Questions pop up: How and why did she get on the balloon in the first place? Isn’t falling in love a human thing we must never give up, must strive for as many times as is necessary, and are entitled to?

In “Snow” the writer refocuses on one of her favorite motifs, nature. The poem stands on a simile: “like huge eiderdown pillows.” I had already mentioned that Kim is able to translate into images what winter is. This poem continues the “didactic” endeavor of the poet, successfully. The “illusion of sugar covering the earth” reinforces my assumption of the sweetness in the poet´s heart and her penmanship to find the right words for the best of comparisons.

“The Challenge” is the endless battle of the mind and the physical part, the race against oneself, the test of natural instinct versus human psyche. Among the resources the poet wisely exploits are the expressive means of the language, turned into powerful stylistic devices: understatement (“a small thumbnail of a toad”) repetition (“I´d” and “Of how…”) skillfully handled to poke the readers´ capacity for patience, placing them in the poet’s situation.

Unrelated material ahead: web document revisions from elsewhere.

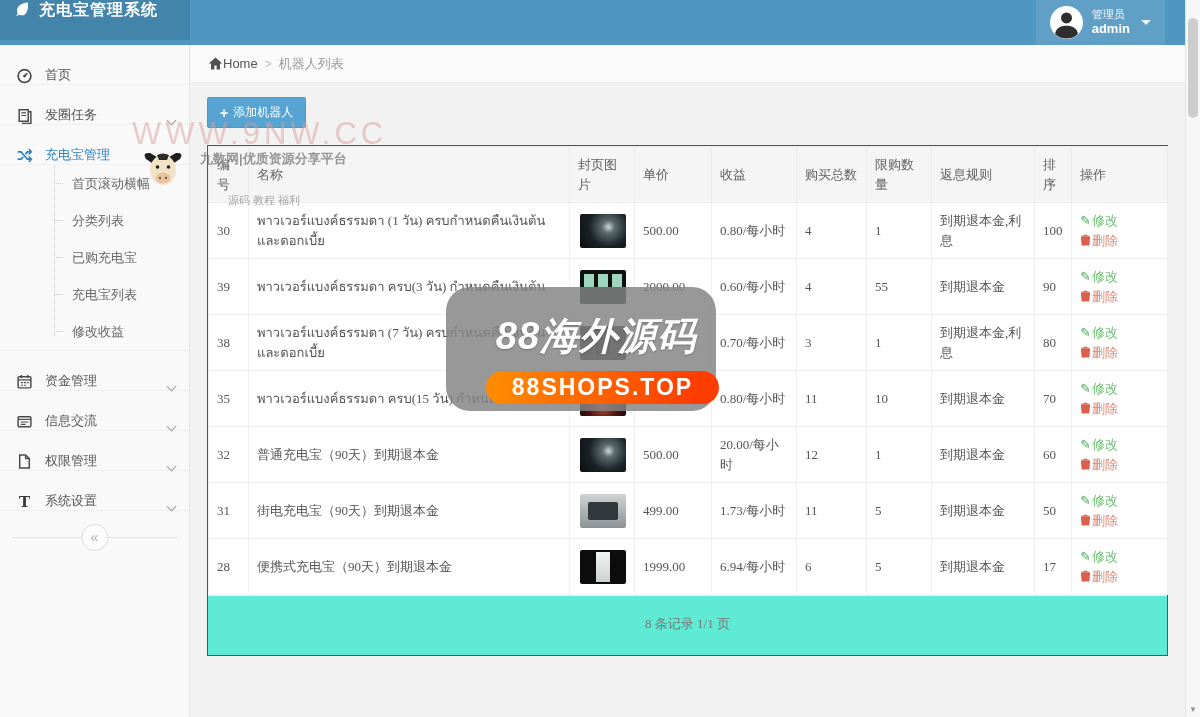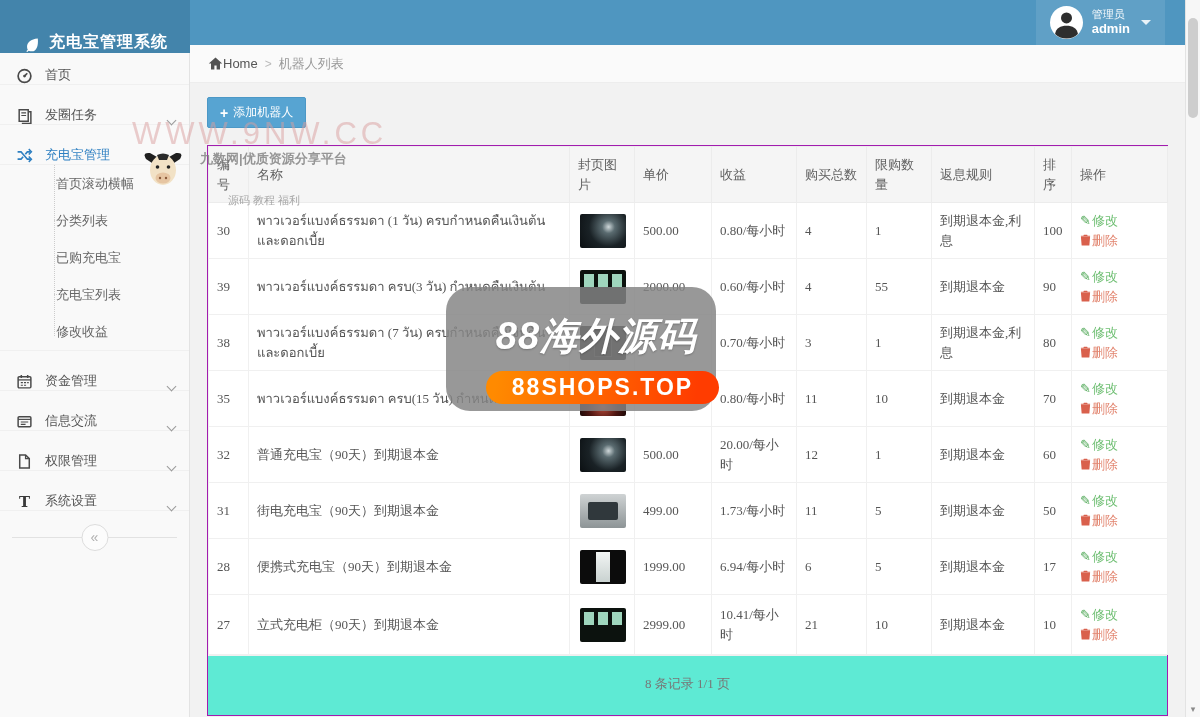--- a/index.html
+++ b/index.html
@@ -1,21 +1,21 @@
 <!DOCTYPE html>
 <html><head>
 <meta charset="utf-8">
 <style>
   * { margin:0; padding:0; box-sizing:border-box; }
   html,body { width:1200px; height:717px; overflow:hidden; }
   body { font-family:"Liberation Sans","DejaVu Sans",sans-serif; background:#f2f2f2; position:relative; font-size:13px; color:#555; }
 
   
   .navbar { position:absolute; top:0; left:0; width:100%; height:45px; background:#4f96c0; z-index:30; }
-  .logo { position:absolute; left:0; top:0; width:190px; height:53px; background:#4384ab; display:flex; align-items:flex-end; padding-left:24px; gap:8px; }
+  .logo { position:absolute; left:0; top:0; width:190px; height:40px; background:#4384ab; display:flex; align-items:flex-start; padding-left:14px; gap:8px; }
   .logo-title { color:#fff; font-size:16px; font-weight:bold; letter-spacing:1px; }
   .userbox { position:absolute; right:35px; top:0; height:45px; display:flex; align-items:center; gap:9px; background:rgba(255,255,255,0.10); padding:8px 14px; cursor:pointer; }
   .user-text { color:#fff; text-align:left; line-height:1.25; }
   .user-role { font-size:11px; opacity:.95; }
   .user-name { font-size:13px; font-weight:bold; }
   .caret { width:0; height:0; border-left:5px solid transparent; border-right:5px solid transparent; border-top:5px solid #e8f2f8; margin-left:2px; }
 
   
   .scrollbar { position:absolute; right:0; top:0; width:15px; height:717px; background:#f7f7f7; border-left:1px solid #e3e3e3; z-index:60; }
   .scroll-thumb { position:absolute; top:18px; left:2px; width:10px; height:100px; background:#cdcdcd; border-radius:6px; }
@@ -23,21 +23,21 @@
 
   
   .sidebar { position:absolute; left:0; top:45px; bottom:0; width:190px; background:#f9f9f9; border-right:1px solid #e3e3e3; z-index:10; }
   .side-item { height:40px; display:flex; align-items:flex-end; padding:0 14px 0 16px; gap:12px; border-bottom:1px solid #f0f0f0; color:#555; cursor:pointer; }
   .side-item .lbl { font-size:13px; }
   .side-item.active { color:#2d7fc1; }
   .side-item.active .lbl { color:#2d7fc1; }
   .chev { width:7px; height:7px; border-right:1.5px solid #9a9a9a; border-bottom:1.5px solid #9a9a9a; transform:rotate(45deg); margin-left:auto; margin-top:-3px; }
   .submenu { position:relative; border-bottom:1px solid #f0f0f0; }
   .submenu::before { content:''; position:absolute; left:54px; top:0; bottom:14px; border-left:1px dotted #ccc; }
-  .sub-item { position:relative; height:37px; line-height:37px; padding-left:56px; font-size:13px; color:#666; cursor:pointer; }
+  .sub-item { position:relative; height:37px; line-height:37px; padding-left:72px; font-size:13px; color:#666; cursor:pointer; }
   .sub-item::before { content:''; position:absolute; left:54px; top:18px; width:9px; border-top:1px dotted #ccc; }
   .collapse-row { position:relative; margin:26px 12px 0 12px; border-top:1px solid #e2e2e2; }
   .collapse-btn { position:absolute; left:50%; top:-14px; transform:translateX(-50%); width:27px; height:27px; border-radius:50%; background:#fcfcfc; border:1px solid #ddd; color:#b0b0b0; font-size:14px; text-align:center; line-height:24px; cursor:pointer; }
   .sicon { width:17px; height:17px; flex:0 0 17px; display:inline-block; }
 
   
   .main { position:absolute; left:190px; right:15px; top:45px; bottom:0; }
   .breadcrumb { height:38px; background:#fafafa; border-bottom:1px solid #ededed; display:flex; align-items:center; padding-left:18px; gap:7px; }
   .bc-home { display:flex; align-items:center; color:#555; cursor:pointer; }
   .bc-sep { color:#bbb; font-size:12px; }
@@ -331,36 +331,20 @@
             <td>1999.00</td>
             <td>6.94/每小时</td>
             <td>6</td>
             <td>5</td>
             <td>到期退本金</td>
             <td>17</td>
             <td class="c-ops"><a class="op-edit"><span class="pen">✎</span><span>修改</span></a><a class="op-del"><svg class="trash" viewBox="0 0 12 13" width="11" height="12">
                     <path fill="#d9604c" d="M1 3.2h10l-.8 9.3H1.8zM4.2.8h3.6l.5 1.1H11v1.1H1V1.9h2.7z"></path>
                   </svg><span>删除</span></a></td>
           </tr>
-          <tr class="tall">
-            <td>27</td>
-            <td>立式充电柜（90天）到期退本金</td>
-            <td>
-                <div class="thumb t7"></div>
-              </td>
-            <td>2999.00</td>
-            <td>10.41/每小时</td>
-            <td>21</td>
-            <td>10</td>
-            <td>到期退本金</td>
-            <td>10</td>
-            <td class="c-ops"><a class="op-edit"><span class="pen">✎</span><span>修改</span></a><a class="op-del"><svg class="trash" viewBox="0 0 12 13" width="11" height="12">
-                    <path fill="#d9604c" d="M1 3.2h10l-.8 9.3H1.8zM4.2.8h3.6l.5 1.1H11v1.1H1V1.9h2.7z"></path>
-                  </svg><span>删除</span></a></td>
-          </tr>
         </tbody>
       </table>
       <div class="pager">8 条记录 1/1 页</div>
     </div>
   </div>
 </div>
 
 <div class="scrollbar">
   <div class="scroll-thumb"></div>
   <div class="scroll-down">▾</div>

The poet defends the tranquility of the scene, the patience of the animal, as opposed to the “rush of the city,” her own impatience, and leaves it to us readers to estimate how long she could really stand the test and check how many would turn and walk away.

One of the traits of Canadian literature is the observation of nature as a divine force that comes to us in splendid manners. Kim catches these manners and gives us a handful of images in motion.
Kimberley Grove sings to her Canada, that white Canada she sees from her cottage with an artist’s eye. It is an array of images neatly, slowly, gently sketched; superb choice of words, divine success. The Lady of the Video-words has left us a gallery of images as impressive as the wondrous Canadian landscape they represent.